Plot(ggplot(sentences, aes(pct.complete, readability)) + ylab("Automated Readability Index") + ggtitle("Simplicity of Clement's Argument"))
By visualizing Mr. Clement’s argument as a measure of readability, we can see that his rhetoric is, for the most part, relatively simple. According to the Automated Readability Index, an U.S.-educated tenth grader should be able to comprehend the argument (approximately). So either tenth graders are getting a whole lot smarter or I didn’t pay attention enough in high school history classes. Of course, this measure is simply an approximation. Regardless, the overall semantic simplicity of Mr. Clement’s advocacy is apparent. Though this little experiment by no means satisfies the scientific method, this further suggests that simplicity is an important driver of effective oral advocacy.
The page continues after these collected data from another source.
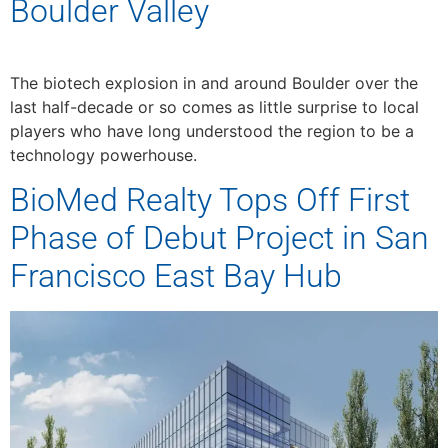
Boulder Valley
The biotech explosion in and around Boulder over the
last half-decade or so comes as little surprise to local
players who have long understood the region to be a
technology powerhouse.
BioMed Realty Tops Off First
Phase of Debut Project in San
Francisco East Bay Hub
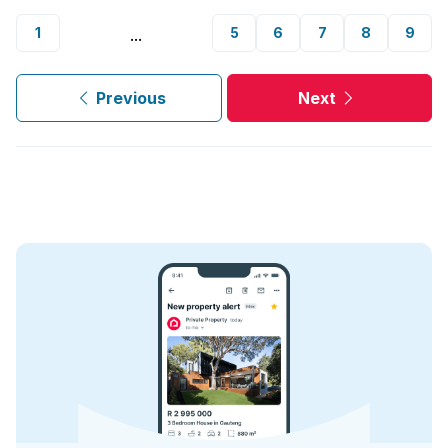
1
5
6
7
8
9
...
Previous
Next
That said, what works for the LeBron James of SCOTUS might not work for another advocate. In the words of Justice Harlan II:
The art of advocacy — and it is an art — is a purely personal effort, and as such, any oral argument is an individualistic performance. Each lawyer must proceed according to his own lights, and if he tries to cast himself in the image of another, he is likely to become uneasy, artificial, and unpersuasive.